___ The input ___

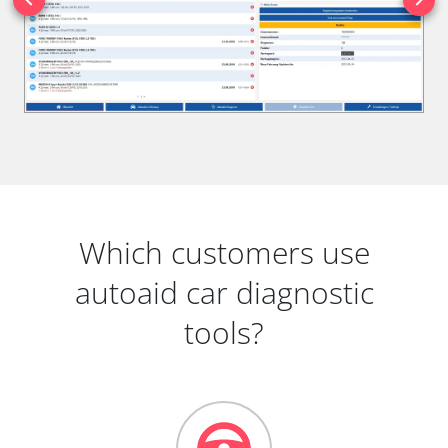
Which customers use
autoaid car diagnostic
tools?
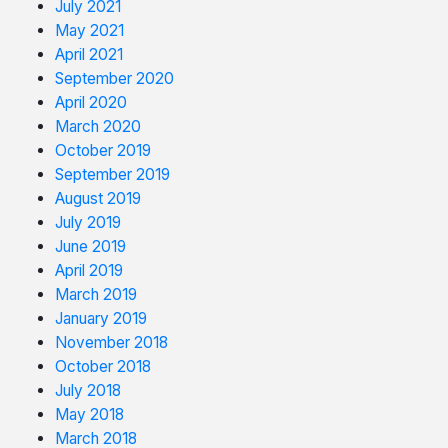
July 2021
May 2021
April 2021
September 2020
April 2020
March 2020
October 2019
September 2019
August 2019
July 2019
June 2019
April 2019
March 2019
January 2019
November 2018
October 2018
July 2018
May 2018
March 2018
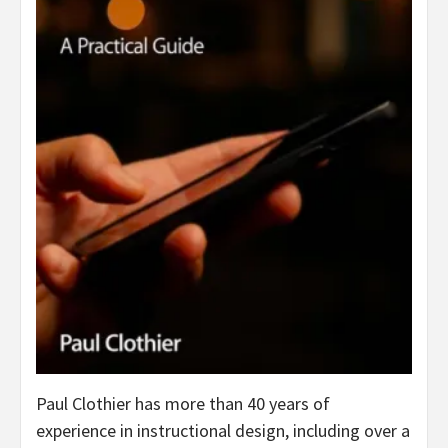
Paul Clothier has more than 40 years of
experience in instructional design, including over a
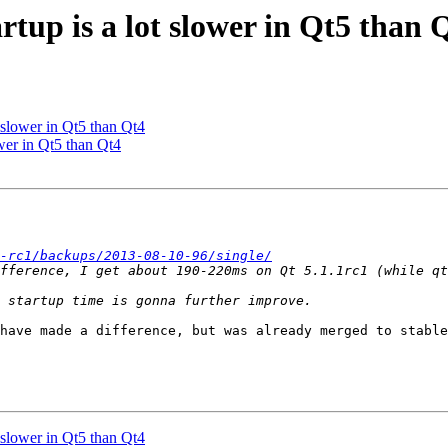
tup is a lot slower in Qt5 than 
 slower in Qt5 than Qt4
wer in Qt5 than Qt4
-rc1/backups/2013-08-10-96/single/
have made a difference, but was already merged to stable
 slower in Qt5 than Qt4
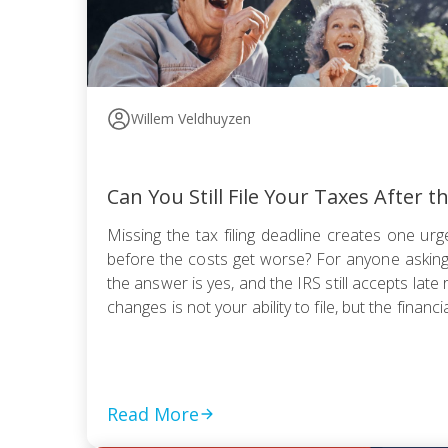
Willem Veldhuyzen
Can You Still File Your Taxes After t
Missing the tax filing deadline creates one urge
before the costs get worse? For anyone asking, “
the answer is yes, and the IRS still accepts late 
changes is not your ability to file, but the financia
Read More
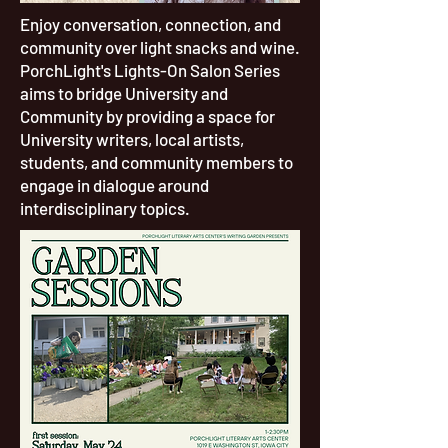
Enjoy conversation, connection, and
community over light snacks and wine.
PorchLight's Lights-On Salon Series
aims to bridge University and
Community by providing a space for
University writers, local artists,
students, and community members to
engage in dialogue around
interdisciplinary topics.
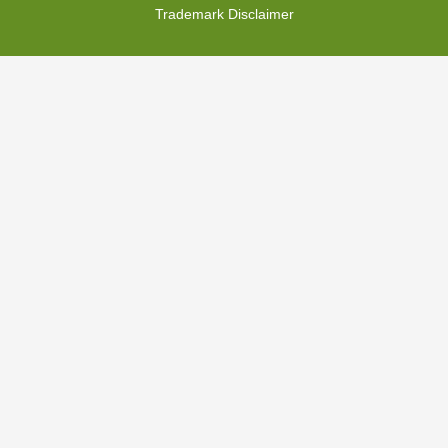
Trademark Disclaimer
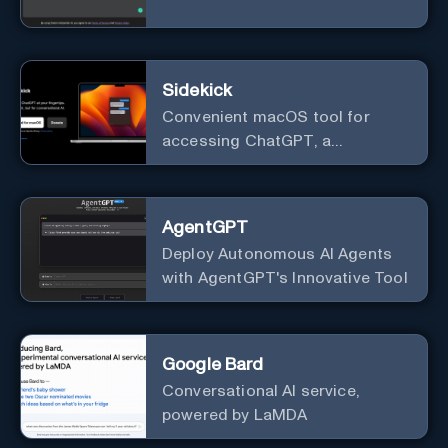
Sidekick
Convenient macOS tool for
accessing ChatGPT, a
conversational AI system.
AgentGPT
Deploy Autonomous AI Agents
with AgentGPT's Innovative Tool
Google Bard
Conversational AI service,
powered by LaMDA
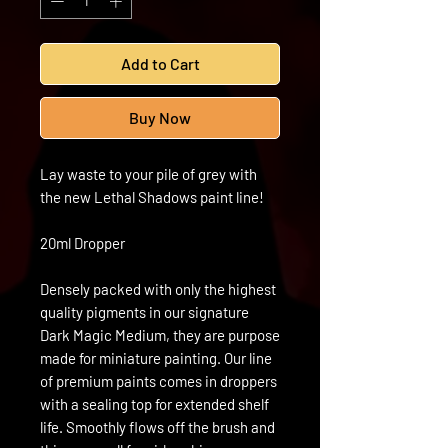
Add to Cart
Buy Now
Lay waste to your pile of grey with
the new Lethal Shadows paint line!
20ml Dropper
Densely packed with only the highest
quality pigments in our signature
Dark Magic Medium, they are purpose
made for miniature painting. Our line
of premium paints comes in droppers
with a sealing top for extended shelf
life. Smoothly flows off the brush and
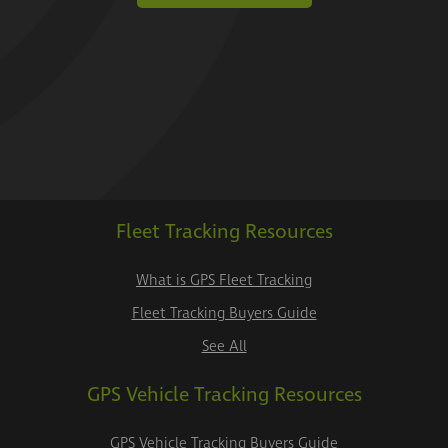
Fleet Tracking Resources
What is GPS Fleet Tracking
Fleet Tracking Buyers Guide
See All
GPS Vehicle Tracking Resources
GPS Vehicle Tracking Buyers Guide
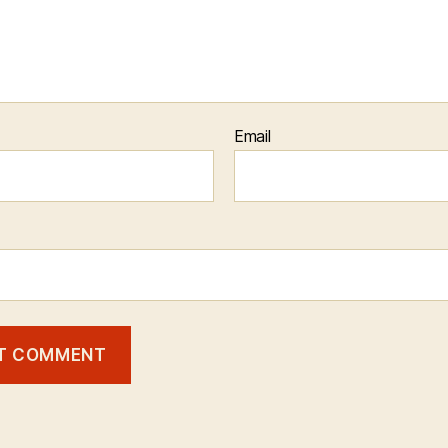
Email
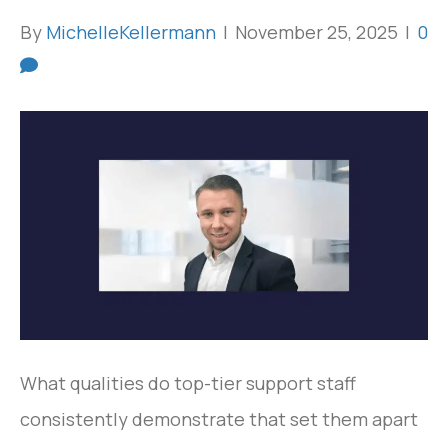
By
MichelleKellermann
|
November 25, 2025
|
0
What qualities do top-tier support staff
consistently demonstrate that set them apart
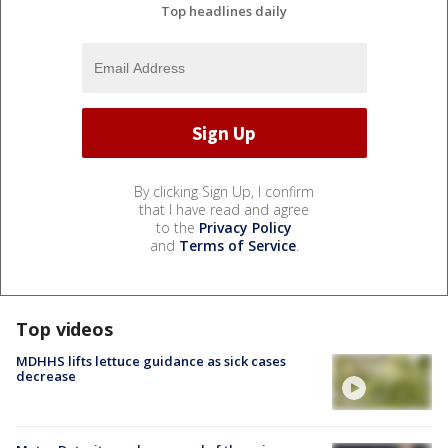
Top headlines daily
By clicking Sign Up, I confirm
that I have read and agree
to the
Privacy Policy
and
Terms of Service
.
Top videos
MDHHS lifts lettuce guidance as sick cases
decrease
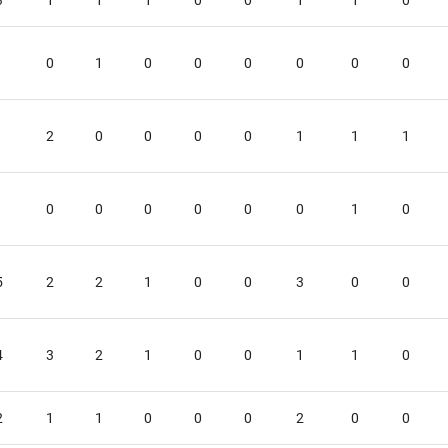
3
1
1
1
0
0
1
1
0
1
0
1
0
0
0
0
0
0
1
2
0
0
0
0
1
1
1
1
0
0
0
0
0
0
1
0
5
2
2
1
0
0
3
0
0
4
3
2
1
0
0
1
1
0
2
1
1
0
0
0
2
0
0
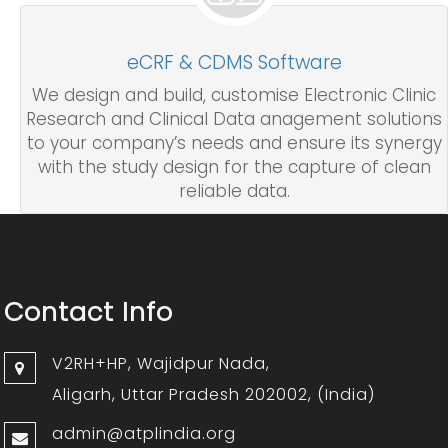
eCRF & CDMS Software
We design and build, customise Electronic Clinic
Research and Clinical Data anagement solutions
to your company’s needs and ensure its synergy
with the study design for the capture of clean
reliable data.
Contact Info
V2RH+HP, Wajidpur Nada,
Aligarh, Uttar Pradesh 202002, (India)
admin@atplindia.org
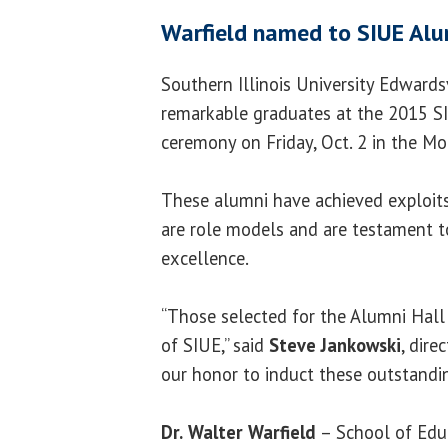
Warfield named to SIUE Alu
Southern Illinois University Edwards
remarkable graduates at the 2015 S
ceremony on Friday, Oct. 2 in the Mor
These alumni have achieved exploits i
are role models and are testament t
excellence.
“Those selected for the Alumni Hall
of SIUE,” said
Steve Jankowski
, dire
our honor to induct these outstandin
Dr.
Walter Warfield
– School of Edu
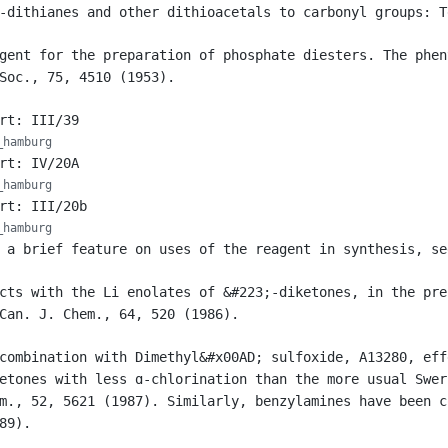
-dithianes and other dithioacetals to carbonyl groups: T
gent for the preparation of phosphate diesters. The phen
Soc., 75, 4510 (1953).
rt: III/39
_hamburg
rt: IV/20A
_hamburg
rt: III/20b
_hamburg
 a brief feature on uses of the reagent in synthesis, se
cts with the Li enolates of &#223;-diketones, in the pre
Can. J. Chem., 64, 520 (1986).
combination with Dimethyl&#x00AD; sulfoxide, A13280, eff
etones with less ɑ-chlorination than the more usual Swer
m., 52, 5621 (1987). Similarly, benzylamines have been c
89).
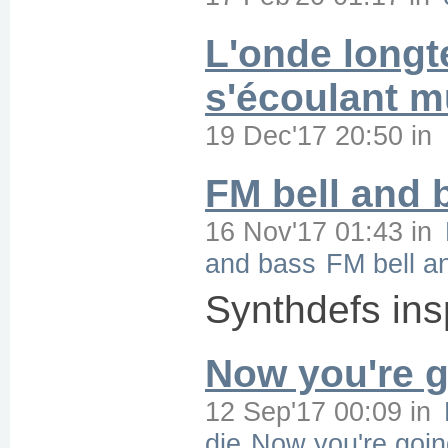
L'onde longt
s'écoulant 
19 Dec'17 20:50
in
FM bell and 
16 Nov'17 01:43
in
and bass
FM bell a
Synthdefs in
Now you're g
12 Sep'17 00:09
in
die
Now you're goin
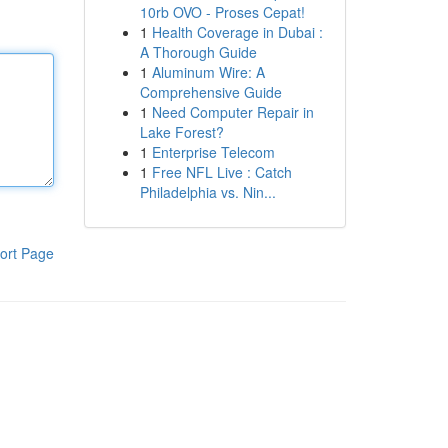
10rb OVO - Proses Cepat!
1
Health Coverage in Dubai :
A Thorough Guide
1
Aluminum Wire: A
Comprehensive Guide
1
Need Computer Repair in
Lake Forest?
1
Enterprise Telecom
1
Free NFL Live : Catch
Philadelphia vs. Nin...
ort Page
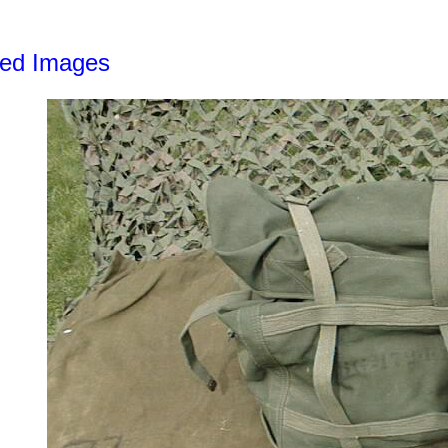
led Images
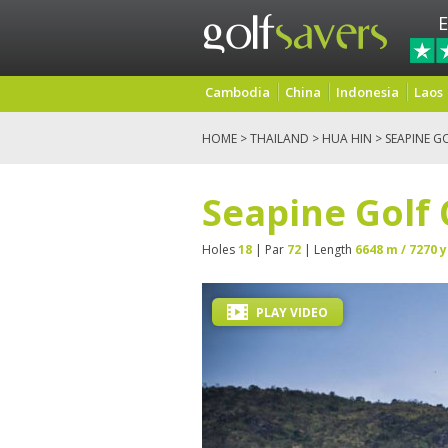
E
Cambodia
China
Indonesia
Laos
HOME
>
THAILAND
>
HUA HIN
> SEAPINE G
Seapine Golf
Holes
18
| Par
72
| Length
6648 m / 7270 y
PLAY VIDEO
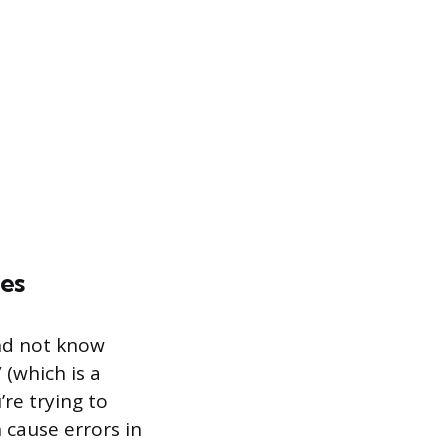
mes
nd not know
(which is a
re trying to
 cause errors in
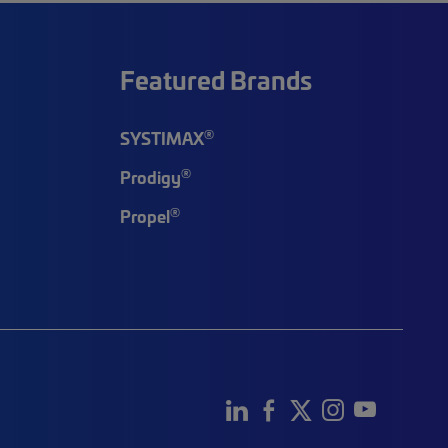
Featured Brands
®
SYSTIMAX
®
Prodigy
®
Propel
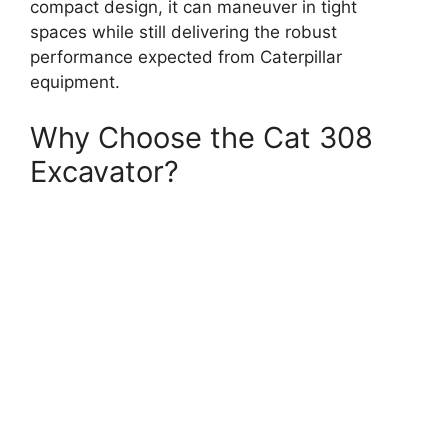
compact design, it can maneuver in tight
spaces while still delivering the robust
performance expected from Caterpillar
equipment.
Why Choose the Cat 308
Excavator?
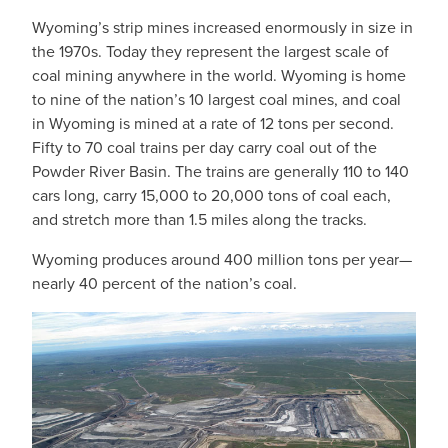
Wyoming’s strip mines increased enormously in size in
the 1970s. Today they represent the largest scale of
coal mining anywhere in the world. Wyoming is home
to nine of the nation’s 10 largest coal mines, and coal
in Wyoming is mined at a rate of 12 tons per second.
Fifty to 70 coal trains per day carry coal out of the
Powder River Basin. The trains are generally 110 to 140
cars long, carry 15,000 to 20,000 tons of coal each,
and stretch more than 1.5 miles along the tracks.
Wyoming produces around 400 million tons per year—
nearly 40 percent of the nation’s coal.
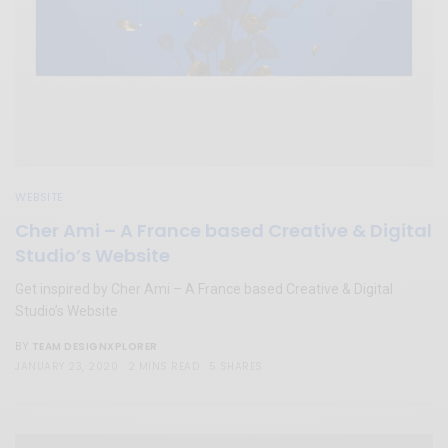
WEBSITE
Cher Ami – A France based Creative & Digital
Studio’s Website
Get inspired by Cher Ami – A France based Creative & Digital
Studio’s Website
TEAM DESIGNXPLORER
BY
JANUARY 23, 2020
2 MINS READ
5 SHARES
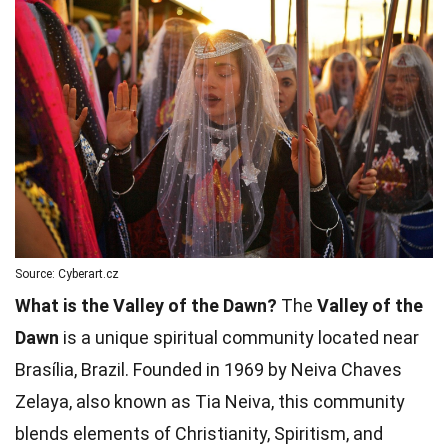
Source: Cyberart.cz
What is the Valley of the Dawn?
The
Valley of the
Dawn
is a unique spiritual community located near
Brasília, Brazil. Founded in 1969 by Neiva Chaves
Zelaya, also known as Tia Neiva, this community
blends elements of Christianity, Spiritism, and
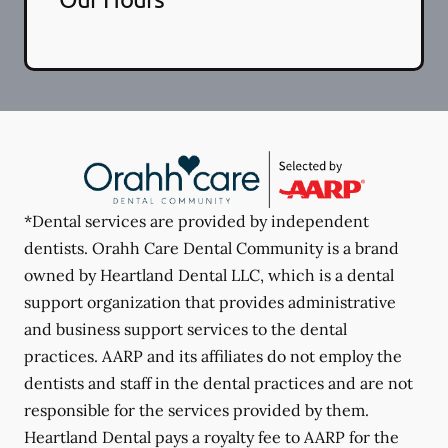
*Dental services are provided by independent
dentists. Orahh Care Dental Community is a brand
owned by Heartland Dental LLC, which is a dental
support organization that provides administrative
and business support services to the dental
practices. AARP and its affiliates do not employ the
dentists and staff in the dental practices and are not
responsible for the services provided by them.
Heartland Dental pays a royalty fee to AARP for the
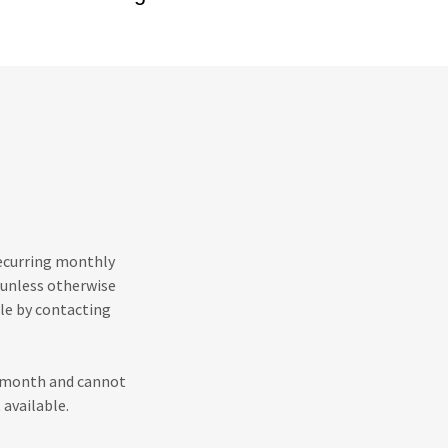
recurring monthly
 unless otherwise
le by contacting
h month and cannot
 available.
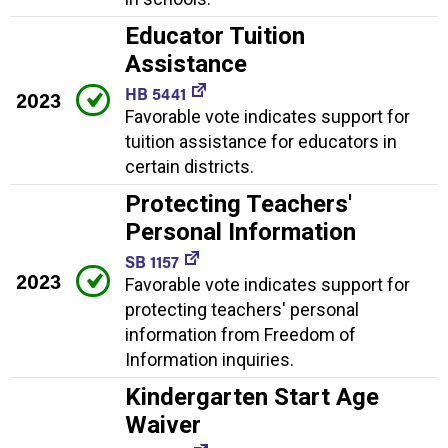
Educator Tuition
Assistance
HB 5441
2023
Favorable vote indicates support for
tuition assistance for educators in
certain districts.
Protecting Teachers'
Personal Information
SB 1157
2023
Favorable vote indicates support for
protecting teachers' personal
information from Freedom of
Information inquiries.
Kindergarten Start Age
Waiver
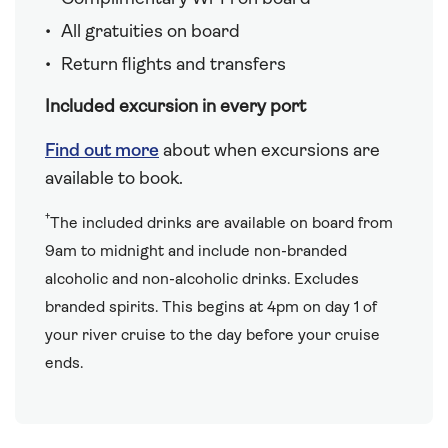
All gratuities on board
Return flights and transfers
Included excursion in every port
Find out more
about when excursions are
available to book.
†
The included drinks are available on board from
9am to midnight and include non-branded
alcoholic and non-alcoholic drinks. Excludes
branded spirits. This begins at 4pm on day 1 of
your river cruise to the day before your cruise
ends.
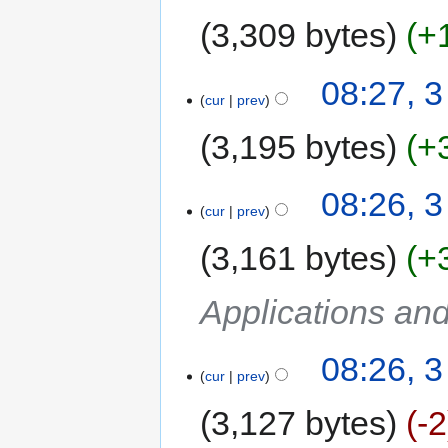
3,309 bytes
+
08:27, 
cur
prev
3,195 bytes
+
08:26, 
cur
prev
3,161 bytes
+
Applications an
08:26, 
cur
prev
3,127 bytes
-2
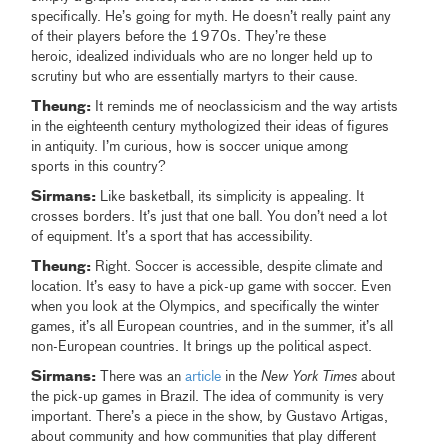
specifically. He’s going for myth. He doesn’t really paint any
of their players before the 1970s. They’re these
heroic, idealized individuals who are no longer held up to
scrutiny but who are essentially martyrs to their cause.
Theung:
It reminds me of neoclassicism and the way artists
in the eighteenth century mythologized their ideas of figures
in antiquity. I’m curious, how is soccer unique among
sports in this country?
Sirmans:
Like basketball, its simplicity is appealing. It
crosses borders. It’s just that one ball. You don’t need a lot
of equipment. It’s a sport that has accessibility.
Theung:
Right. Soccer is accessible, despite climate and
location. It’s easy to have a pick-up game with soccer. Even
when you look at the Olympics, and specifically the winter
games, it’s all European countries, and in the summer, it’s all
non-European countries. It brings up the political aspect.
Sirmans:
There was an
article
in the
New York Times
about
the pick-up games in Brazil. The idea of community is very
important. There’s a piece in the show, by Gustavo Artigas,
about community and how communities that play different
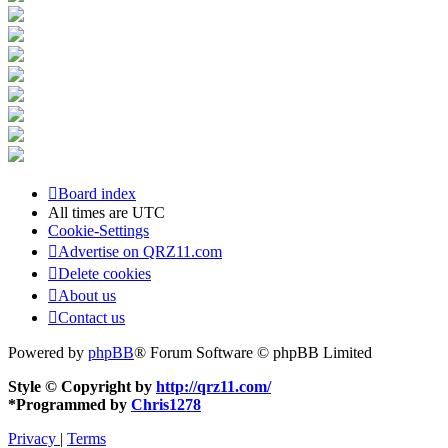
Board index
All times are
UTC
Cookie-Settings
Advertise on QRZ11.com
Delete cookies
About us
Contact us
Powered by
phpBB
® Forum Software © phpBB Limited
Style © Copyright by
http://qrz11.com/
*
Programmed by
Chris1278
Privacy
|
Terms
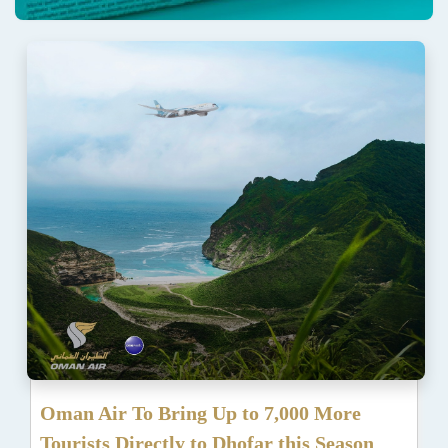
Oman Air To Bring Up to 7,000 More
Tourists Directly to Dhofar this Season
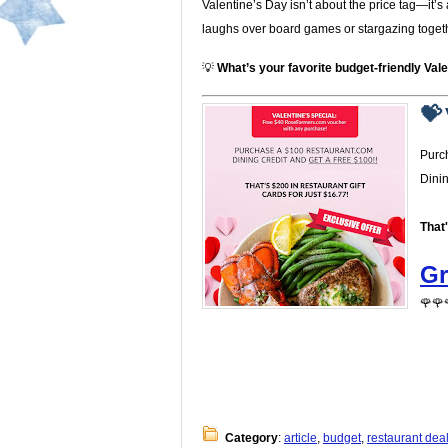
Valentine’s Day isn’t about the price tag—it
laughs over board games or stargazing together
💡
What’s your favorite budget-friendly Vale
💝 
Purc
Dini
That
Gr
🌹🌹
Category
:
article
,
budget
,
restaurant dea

___

• _Problem statement_
If a line above holds the string "Fleet", return it as it stands.

• _Your response_
Fleet Tracking Resources
What is GPS Fleet Tracking
Fleet Tracking Buyers Guide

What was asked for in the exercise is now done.